Setting up a vantage6 node
Last updated on 2024-09-09 | Edit this page
Overview
Questions
- What are the requirements to install a node?
- How to install the command line interface (CLI)?
- Which commands are available in the CLI?
- How to set up a new node?
- How to reset and update an API key?
Objectives
- Understand the requirements for setting up vantage6 node
- Understand the basic
v6
commands - Be able to create a new vantage6 node using
v6
commands - Be able to reset and update an API key for a node
- Be able to observe the logs of vantage6 node
Vantage6 node is the software that runs on a data station. It allows the data owner to share their data within the vantage6 network in a privacy enhancing way. Also, it is responsible for the execution of the federated learning tasks and the communication with the vantage6 server.

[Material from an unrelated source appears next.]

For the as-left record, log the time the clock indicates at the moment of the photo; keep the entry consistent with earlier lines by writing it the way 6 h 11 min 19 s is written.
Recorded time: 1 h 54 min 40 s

Each organization that is involved in a federated learning collaboration has its own node in that collaboration. They should therefore install the node software on a (virtual) machine hosted in their own infrastructure. The machine should have access to the data that is used in the federated learning collaboration.

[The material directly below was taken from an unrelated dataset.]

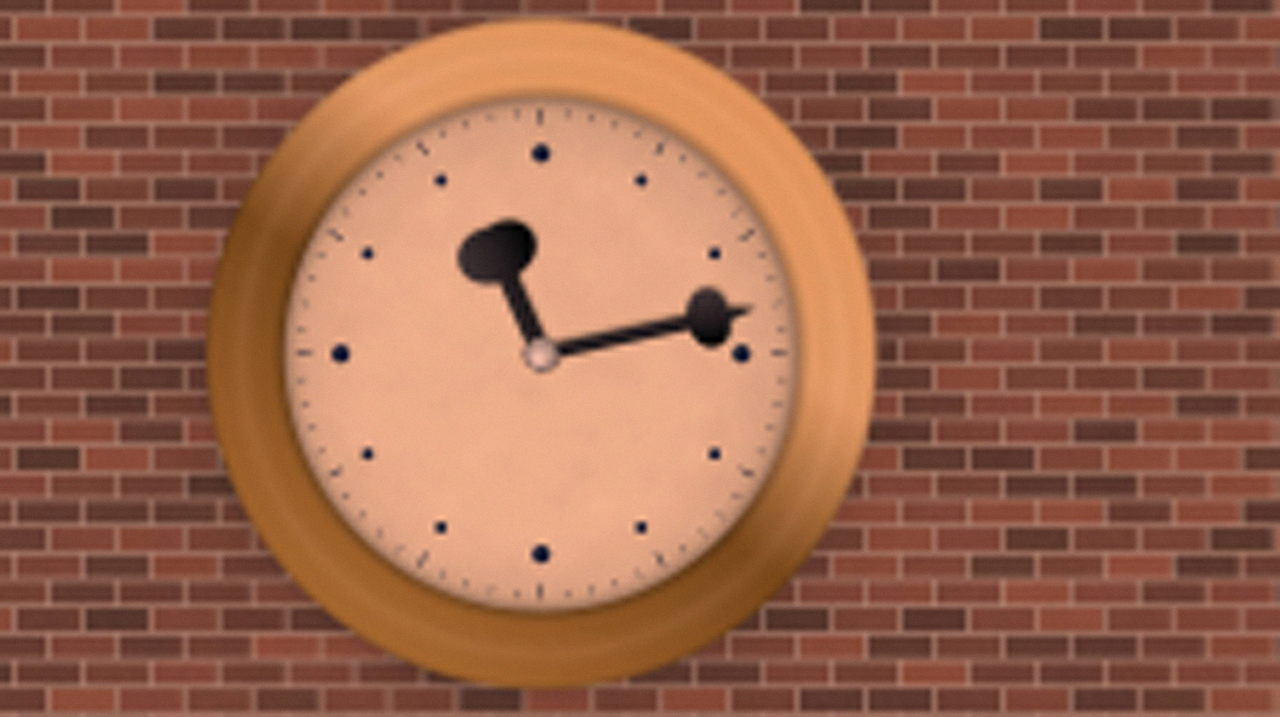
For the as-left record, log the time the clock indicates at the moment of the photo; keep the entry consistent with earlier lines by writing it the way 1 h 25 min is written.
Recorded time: 11 h 13 min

This chapter will explain how to set up and run the vantage6 node software.
Requirements on hardware and software
Hardware requirements
The minimal hardware requirements are:
- x86 CPU architecture + virtualization enabled. This setting is usually the default in most of the systems.
- 1 GB memory
- Sufficient storage to install Python, docker and vantage6, and to store the required docker images (50GB+ recommended).
- Stable and fast internet connection (1 Mbps+).

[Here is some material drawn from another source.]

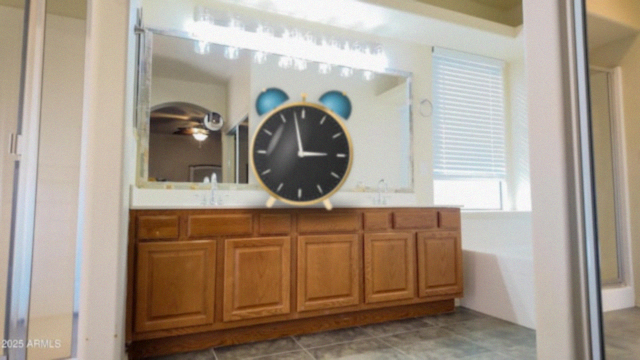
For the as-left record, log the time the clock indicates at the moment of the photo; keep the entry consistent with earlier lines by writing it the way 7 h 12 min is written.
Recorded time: 2 h 58 min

The hardware requirements of vantage6 node also depend on the algorithms that the node will run. For example, you need much less compute power for a descriptive statistical algorithm than for a machine learning model.
Even though a vantage6 node can be installed and run on Linux, Windows and Mac, Linux is the recommended OS.
In this lesson, you will use your laptop, but in a production scenario, we recommend to use a server or virtual machine to run the node.
Software requirements
The following software must be installed before installing the vantage6 node:
- Recommended operating system: Ubuntu 20.04+ , MacOS Big Sur+, or Windows 10+
- Docker Desktop (Windows, MacOS) or the Docker Engine (Linux)
- Miniconda (latest version)
- Python v3.10
- Python packages:
- A code editor Visual Studio Code, PyCharm or something similar
You should already have installed the requirements before coming to this lesson. They are detailed in the Setup section.
⚠️ Docker installation
For Linux users, some post-installation steps may be required (as also mentioned in the setup section). Vantage6 needs to be able to run docker without sudo, and these steps ensure just that.
For Windows users, if you are using Docker Desktop, it may be preferable to limit the amount of memory Docker can use - in some cases it may otherwise consume much memory and slow down the system. This may be achieved as described here.
Installation
The Python package vantage6
provides a command-line
interface (CLI) to manage the vantage6 infrastructure.
To install this CLI package, run the following command in your Python environment, provided you had not done so already in the Setup section:
BASH
# First go to your python virtual environment
conda create -n v6-workshop python=3.10
conda activate v6-workshop
# Then install the package
pip install vantage6
To verify the installed CLI, run the command,
If the installation is successful, it will print out a message explaining the CLI usage.
v6 node
commands
The vantage6 CLI provides the v6 node
command to manage
the vantage6 node instances.
To see how to use it, run the command v6 node --help
in
your terminal, and it will print out the following messages:
BASH
Usage: v6 node [OPTIONS] COMMAND [ARGS]...
Manage your vantage6 node instances.
Options:
--help Show this message and exit.
Commands:
attach Show the node logs in the current console.
clean Erase temporary Docker volumes.
create-private-key Create and upload a new private key
files Prints the location of important node files.
list Lists all node configurations.
new Create a new node configuration.
remove Delete a node permanently.
set-api-key Put a new API key into the node configuration file
start Start the node.
stop Stop one or all running nodes.
version Returns current version of a vantage6 node.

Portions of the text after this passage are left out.